---------- Passage provided

Basically, what goes on in Bonfire? The plot, please.

A bond trader named Sherman McCoy is riding high as the top producer at Pierce & Pierce, the top investment house on Wall Street. At thirty-eight, McCoy thinks of himself as a “Master of the Universe,” a man able to coax millions in a day from his computer terminal. McCoy believes that he is entitled to all the accouterments of a Master’s life: obscenely expensive Park Avenue pad, hot mistress, private school for daughter Campbell, etc.

Pride goeth before a fall.. .

You guessed it. The Master meets disaster when he gets pulled into the brawling ethnic jungles of New York, where few care that he went to the exclusive Buckley School. He gets involved in an accident in the terra incogita of the Bronx and, though his mistress is actually behind the wheel, is charged with hit and run. He becomes a pawn in a war between the turf lords of the city.

You mean street gangs, roving muggers?

Worse than that. Petty bureaucrats, including Abe Weiss, a desperate district attorney. He sees McCoy as the Great White Defendant whose capture will hush minority cries of racial bias and deliver Weiss to reelection. There’s also a supermacho Jewish prosecutor and a black minister-hustler who snookers a white church out of $350,000 and makes the whites feel guilty about it. Stoked by an amoral press, the bonfires are ready to blaze.

Shades of Radical Chic. But what about that bonfire idea ? Why the title of this book? Is there an echo of Thackeray’s Vanity Fair?

Glad you asked. All the major characters of the novel are motivated by vanity-not by love of duty or profession or principle or society, but by sheer, mirror-hugging love of self. Throughout, the characters preen and posture like creatures from a health club ad. They are claus-trophobically, hilariously conscious of their looks. Kramer, the Jewish prosecutor who hounds McCoy, craves a young woman on one of his juries. He constantly favors her with “a shrug of his mighty sternocleidomastoid muscles” as he makes his arguments. As McCoy’s trial opens, Kramer frets: how will the courtroom artist depict his bald spot? As for Sherman, he and his fellow vampires live by the motto Make it Now! and sneer at any sluggard making less than a half-million at age thirty. Most of the other characters in Bonfire are also into The Self.

In his nonfiction Wolfe is famous for that inimitable but often imitated style and a safecracker’s ear for dialogue, as well as the neologisms he coins in every book. Is he true to form in his fiction?

--------------------
---------- Material supplied

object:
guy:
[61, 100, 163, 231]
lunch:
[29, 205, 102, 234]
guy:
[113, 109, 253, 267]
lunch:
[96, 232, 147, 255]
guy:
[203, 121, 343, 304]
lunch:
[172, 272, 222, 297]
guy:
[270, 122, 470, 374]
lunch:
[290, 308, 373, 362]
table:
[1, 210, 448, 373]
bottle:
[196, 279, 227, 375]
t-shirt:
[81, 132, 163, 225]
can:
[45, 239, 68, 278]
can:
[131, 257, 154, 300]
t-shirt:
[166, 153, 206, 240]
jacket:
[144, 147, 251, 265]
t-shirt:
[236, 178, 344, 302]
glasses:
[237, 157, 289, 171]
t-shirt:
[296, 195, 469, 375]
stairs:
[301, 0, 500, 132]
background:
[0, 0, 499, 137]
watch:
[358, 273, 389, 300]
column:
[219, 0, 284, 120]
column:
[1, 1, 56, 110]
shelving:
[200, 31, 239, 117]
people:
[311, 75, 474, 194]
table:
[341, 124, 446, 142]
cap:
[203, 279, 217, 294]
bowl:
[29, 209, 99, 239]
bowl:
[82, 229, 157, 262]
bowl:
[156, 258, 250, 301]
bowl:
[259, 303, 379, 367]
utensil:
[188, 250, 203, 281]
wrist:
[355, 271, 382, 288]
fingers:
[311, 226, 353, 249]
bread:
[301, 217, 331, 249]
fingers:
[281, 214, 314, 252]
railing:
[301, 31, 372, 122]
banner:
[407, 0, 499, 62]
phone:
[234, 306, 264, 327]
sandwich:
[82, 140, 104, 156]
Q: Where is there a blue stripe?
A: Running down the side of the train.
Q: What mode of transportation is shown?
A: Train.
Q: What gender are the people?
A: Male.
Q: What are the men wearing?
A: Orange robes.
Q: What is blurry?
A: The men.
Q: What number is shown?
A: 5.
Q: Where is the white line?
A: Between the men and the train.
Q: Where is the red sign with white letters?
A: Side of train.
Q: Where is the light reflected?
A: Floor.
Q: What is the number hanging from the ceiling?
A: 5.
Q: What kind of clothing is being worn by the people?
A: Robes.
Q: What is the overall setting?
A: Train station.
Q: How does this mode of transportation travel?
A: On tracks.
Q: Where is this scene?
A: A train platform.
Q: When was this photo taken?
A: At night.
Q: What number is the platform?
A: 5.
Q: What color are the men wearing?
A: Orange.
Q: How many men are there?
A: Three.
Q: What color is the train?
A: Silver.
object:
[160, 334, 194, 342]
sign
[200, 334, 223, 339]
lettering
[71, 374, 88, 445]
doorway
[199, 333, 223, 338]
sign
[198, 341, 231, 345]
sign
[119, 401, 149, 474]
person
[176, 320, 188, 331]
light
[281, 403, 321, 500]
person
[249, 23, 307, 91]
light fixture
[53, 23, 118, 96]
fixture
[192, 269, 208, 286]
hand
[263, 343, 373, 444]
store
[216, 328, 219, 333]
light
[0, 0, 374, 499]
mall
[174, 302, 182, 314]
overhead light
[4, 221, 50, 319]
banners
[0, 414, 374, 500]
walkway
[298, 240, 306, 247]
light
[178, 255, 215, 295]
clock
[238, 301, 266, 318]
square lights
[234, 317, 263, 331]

--------------------

## Work order
In the passage on Bonfire, at which investment house is Sherman McCoy the top producer? The data excerpts are separate material with no connection to the passage on Bonfire.

## Expected answer
Pierce & Pierce